### Passage
If you’d like to see how the above reasoning is written mathematically, it goes as follows – using the notation P(A|B) as the conditional probability that A is true given B is true.

likelihood:

P( ‘sports & leisure’ first click | surfer ) = 0.75

P( ‘sports & leisure’ first click | non-surfer ) = 0.125

prior:

P( surfer ) = 0.2
P( non-surfer ) = 0.8

posterior (writing ‘S&L’ for “‘sports & leisure’ first click “) :

P( surfer | ‘S&L’ )   =   P( surfer and ‘S&L’ ) / P(‘S&L’ )
where:
P(‘S&L’ ) = P( surfer and ‘S&L’ ) + P( non-surfer and ‘S&L’ )
P( surfer and ‘S&L’ ) = P(‘S&L’ | surfer ) * P( surfer )
= 0.75 * 0.2 = 0.15
P( non-surfer and ‘S&L’ ) = P(‘S&L’ | non-surfer ) * P( non-surfer )
= 0.125 * 0.8 = 0.1
so
P( surfer | ‘S&L’ )   =   0.15 / ( 0.15 + 0.1 ) = 0.6

Let’s see how the same principle is applied to statistical inference for a user study result.

Let’s assume you are comparing and old system A with your new design system B. You are clearly hoping that your newly designed system is better!

Bayesian inference demands that you make precise your prior belief about the probability of the to outcomes. Let say that you have been quite conservative and decided that:

prior probability A & B are the same: 80%

prior probability B is better: 20%

You now do a small study with four users, all of whom say they prefer system B. Assuming the users are representative and independent, then this is just like tossing coin. For the case where A and B are equally preferred, you’d expect an average 50:50 split in preferences, so the chances of seeing all users prefer B is 1 in 16.

The alternative, B better, is a little more complex as there are usually many ways that something can be more or less better. Bayesian statistics has ways of dealing with this, but for now I’ll just assume we have done this and worked out that the probability of getting all four users to say they prefer B is ¾.

Scene photo sets with camera intrinsics
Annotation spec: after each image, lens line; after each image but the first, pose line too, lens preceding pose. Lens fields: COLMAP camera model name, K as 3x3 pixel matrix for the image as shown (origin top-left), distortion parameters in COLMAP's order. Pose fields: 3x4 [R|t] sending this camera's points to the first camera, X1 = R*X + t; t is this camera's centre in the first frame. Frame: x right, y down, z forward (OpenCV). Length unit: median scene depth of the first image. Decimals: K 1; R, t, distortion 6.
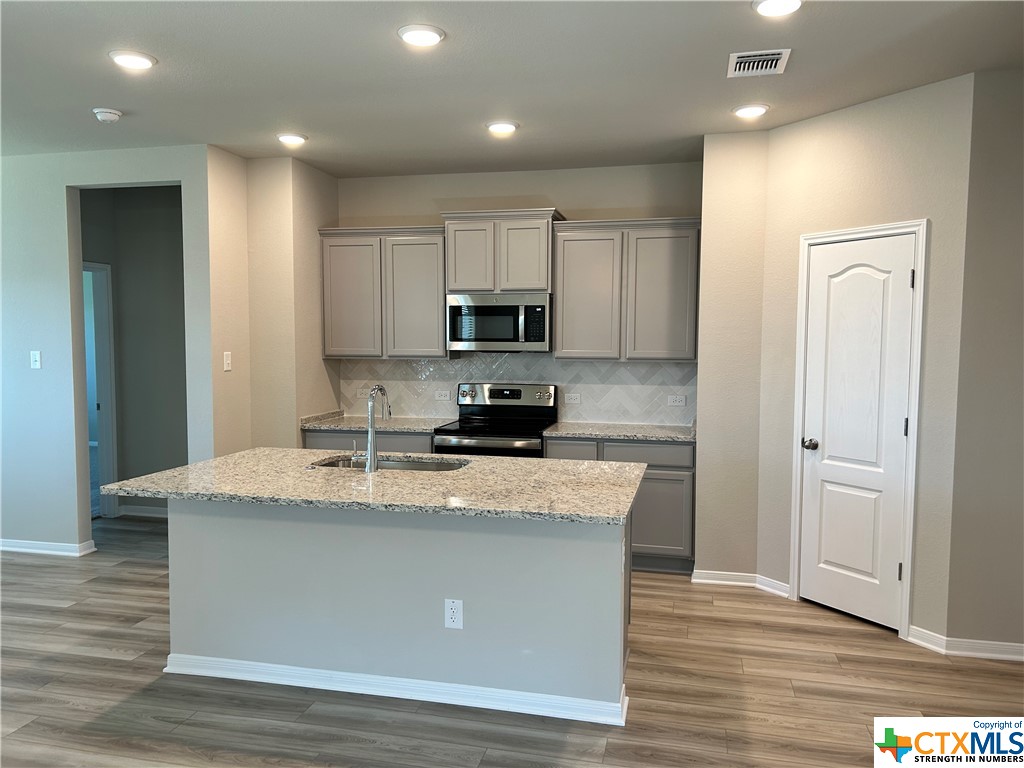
lens RADIAL K [[778.0, 0, 508.9], [0, 778.0, 390.1], [0, 0, 1]] dist [0.072933, -0.080155]
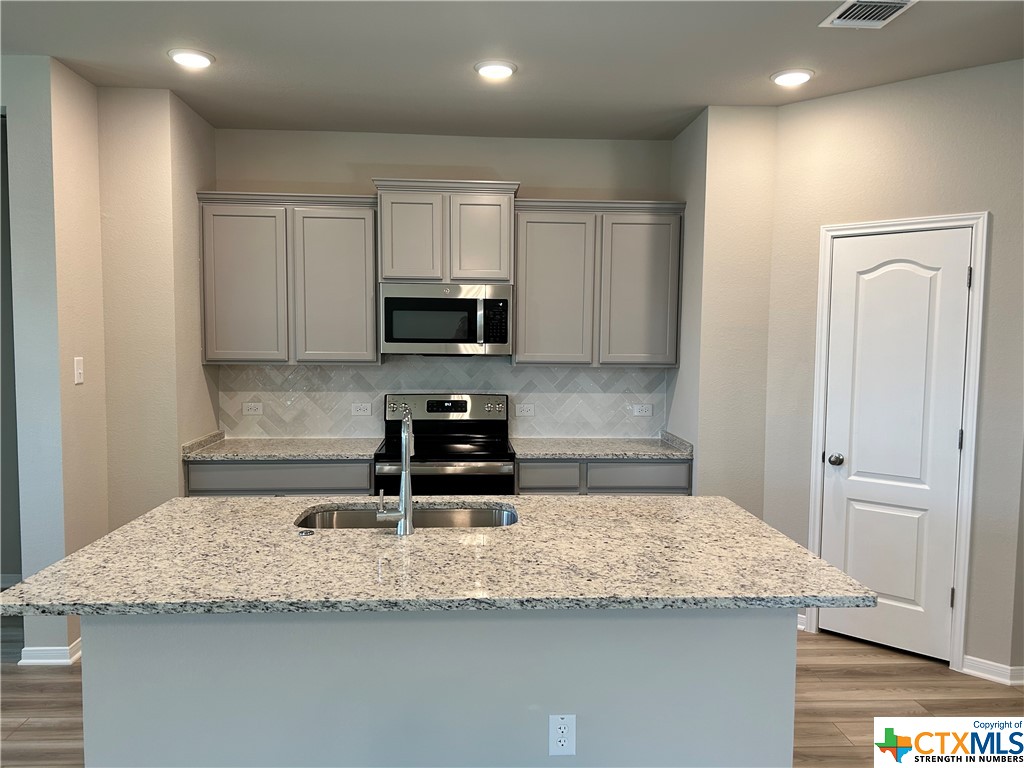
lens RADIAL K [[778.0, 0, 508.9], [0, 778.0, 390.1], [0, 0, 1]] dist [0.072933, -0.080155]
pose [[0.956062, -0.016128, 0.292722, -0.202086], [0.014669, 0.999867, 0.007179, -0.018998], [-0.292798, -0.002569, 0.956171, 0.214762]]
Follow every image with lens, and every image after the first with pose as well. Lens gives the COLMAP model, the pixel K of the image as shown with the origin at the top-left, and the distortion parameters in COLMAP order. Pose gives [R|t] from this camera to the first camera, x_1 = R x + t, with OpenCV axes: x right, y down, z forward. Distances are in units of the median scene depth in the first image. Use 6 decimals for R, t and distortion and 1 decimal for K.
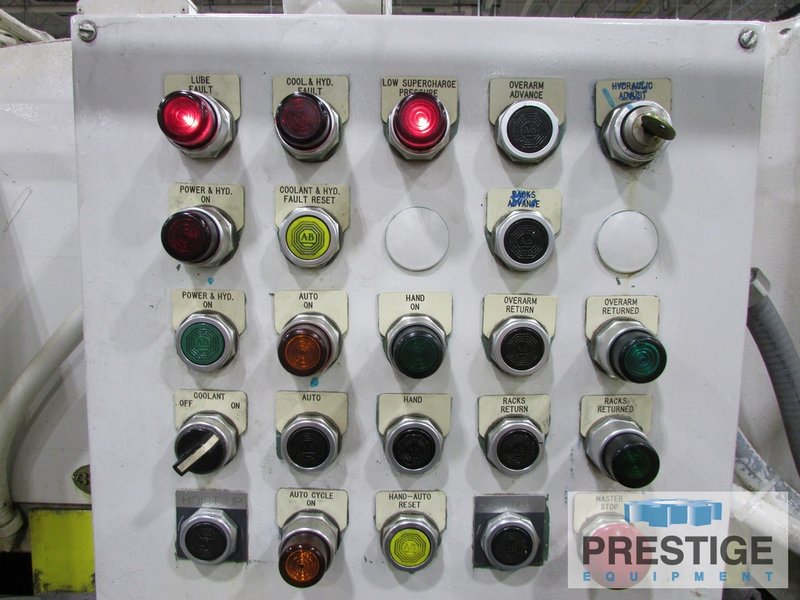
lens RADIAL K [[573.0, 0, 400.0], [0, 573.0, 300.0], [0, 0, 1]] dist [-0.024185, 0.000364]
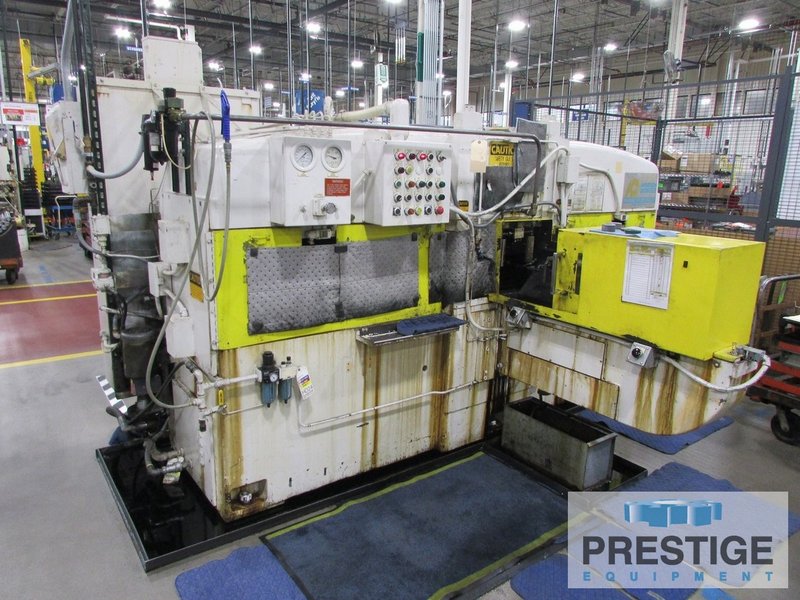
lens RADIAL K [[573.0, 0, 400.0], [0, 573.0, 300.0], [0, 0, 1]] dist [-0.024185, 0.000364]
pose [[0.796548, -0.136776, 0.588900, -5.110797], [0.049111, 0.985492, 0.162460, 0.360282], [-0.602577, -0.100485, 0.791709, -5.303328]]
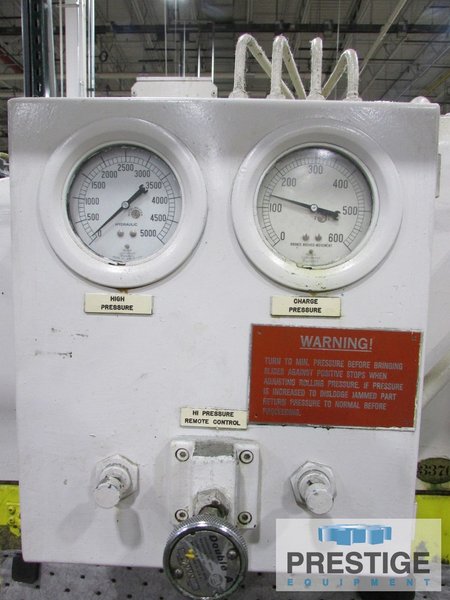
lens RADIAL K [[429.8, 0, 225.0], [0, 429.8, 300.0], [0, 0, 1]] dist [-0.024185, 0.000364]
pose [[0.999652, -0.005068, -0.025883, -1.506091], [0.005174, 0.999978, 0.004038, -0.079261], [0.025862, -0.004171, 0.999657, 0.080656]]
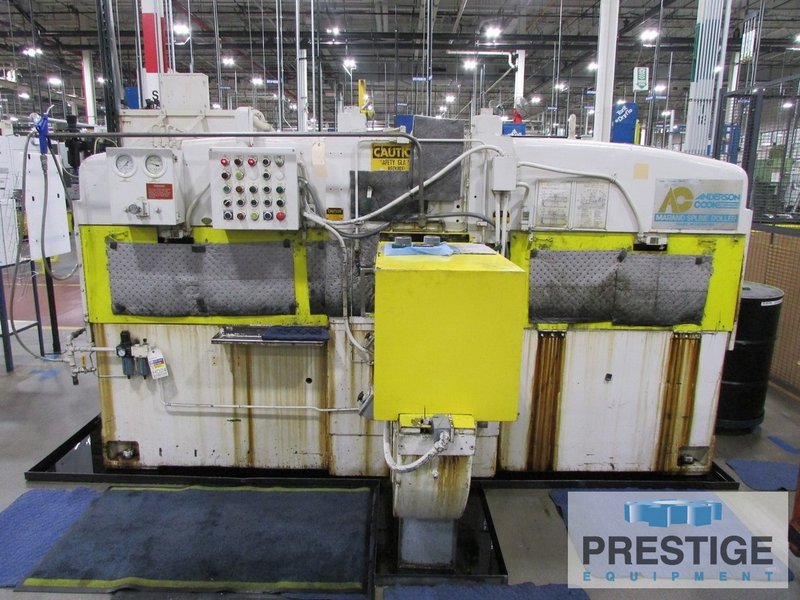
lens RADIAL K [[573.0, 0, 400.0], [0, 573.0, 300.0], [0, 0, 1]] dist [-0.024185, 0.000364]
pose [[0.999898, -0.008084, 0.011782, 1.963853], [0.006709, 0.993644, 0.112365, 0.731758], [-0.012615, -0.112275, 0.993597, -7.110225]]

### Task list
(a) Answer these questions about the passage on Bayesian inference:
(i) What prior probability is assigned to a visitor being a surfer?
(ii) How many users take part in the small study of systems A and B, and which system do they prefer?
(iii) If B is better, what probability is assumed for all four users preferring B?
(b) Write the next part of the passage on Bayesian inference, picking up after its final sentence.

### Solved problems
(a)
(i) 0.2
(ii) Four users, all of whom prefer system B.
(iii) ¾

(b)
We can now work out a posterior probability based on the same reasoning as we used for the adaptive web site. The result of doing this yields the following posterior:

posterior probability A & B are the same: 25%

posterior probability B is better: 75%

It is three times more likely that your new design actually is better 🙂

This ratio, 3:1 is called the odds ratio and there are rules of thumb for determining whether this is deemed good evidence (rather like the 5% or 1% significance levels in standard hypothesis testing). While a 3:1 odds ratio is in the right direction, it would normally be regarded as a inconclusive, you would not feel able to draw strong recommendations form this data alone.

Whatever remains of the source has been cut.